2012 Rolling Over the 100K
Part 5 of 10
Sixes and Sevens
I don't know what it is about Alberta but every time I go through that Province I end up feeling like I've been kicked-around a bit. I was leaving BC heading towards the Alberta border when I felt something ominous was about to happen. For those of you who remember the B&W cowboy movies from the old days where stagecoach wheels reversed rotation when they were slowing down and fast-moving cumuli-nimbus clouds moved at breakneck speed across an ugly sky – the latter was all happening now right above my head. They had found me! They unleashed their thousand-gallon loads of heavy rain right on top of me. It was no co-incidence that this occurred just as I was passing the “Welcome to Alberta” sign to my right. There had to be some sinister connection. I stopped to put my rain suit on my already drenched body. There was no shelter. No respite. I had to grin and bear it as I began the long and lonely trek south to the US Border at Montana. It was going to be a long, wet, cold ride with very few, if any, gas stations.
Sixes and Sevens
I was the sole vehicle at the border and the US Border Guard looked like I'd spoiled his morning coffee. There was no friendly greeting - no smile - no wave - no nothing. He held out his hand and said “Passport”. I shut off my engine and started to dismount. He barked “Why are you getting off your bike?” “To get my passport” I said, “Its in my knapsack on my back”. “ It shouldn't be in your knapsack. You should carry it in the front pocket of your rain-suit ready to give to me!” When I handed it to him he asked “What's your licence plate number?” I told him I didn't know. He said “Do you own the motorcycle?” I told him “Yes” to which he said that if I really owned the motorcycle I should be able to tell him my plate number. I was getting a little annoyed at his interrogation so I responded by saying a little too sharply. “Well – its a BC plate with lots of sixes and sevens.” I noticed that he was now concentrating on his monitor so I quietly took a couple of steps backwards and read out loud - BC 6766! He handed me my passport and waved me on my way.

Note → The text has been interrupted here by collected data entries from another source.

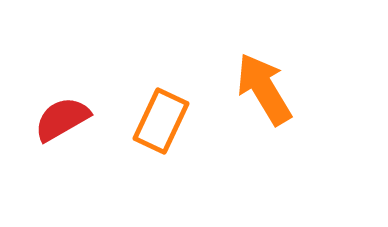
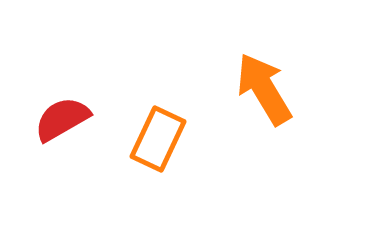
orange rectangle: moved 3 px left, 18 px down
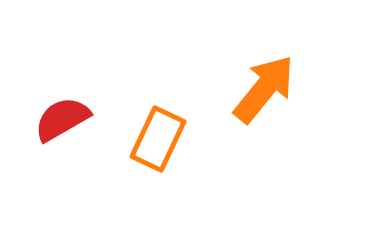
orange arrow: rotated 70 degrees clockwise
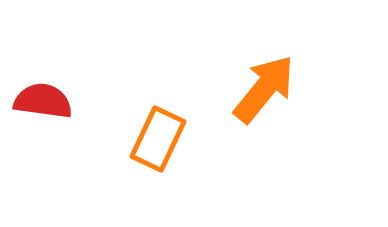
red semicircle: moved 19 px left, 18 px up; rotated 38 degrees clockwise
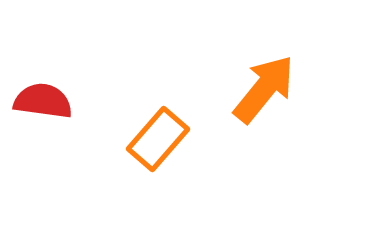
orange rectangle: rotated 16 degrees clockwise
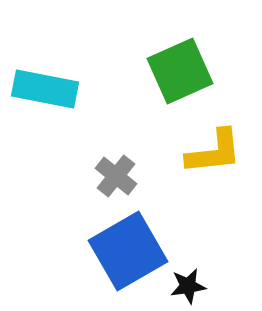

If you can close your eyes and imagine travelling through barren land where there is nothing, absolutely nothing, and then even more nothing, you would most likely be travelling the vast barren “deserts” of Southern Alberta and Montana. The lay of the land doesn't change with the political boundaries and neither does the weather. I was getting wetter and wetter and colder and colder when I saw a nice restaurant on US Route 2 just as I was approaching Chester. I pulled in. I was in dire need of a steaming hot coffee and a grilled-cheese sandwich so that's exactly what I ordered. Across from me were two young men who appeared to be in their twenties. They were speaking French. It wasn't hard to understand that they were fascinated with my Harley. I had parked it next to their touring bicycles. The older one asked me, with some difficulty, if it was my motorcycle to which I responded affirmatively in French. They were delighted. I asked them, in French, if they would care to join me and in a moment they were sitting across from me at my table. I was surprised at how well I was getting along in French and whenever I had difficulties they would switch to their broken English. They were here touring on their bicycles from the south of France. They were totally taken with my Harley and explained that Harley Davidsons were far too expensive to buy in France. Not many could afford such luxuries. We spent most of the afternoon talking about life in Canada and America and France until they had to go. As they were leaving, the taller boy came back to my table and said in his very best English “John, I really envy you riding a Harley.”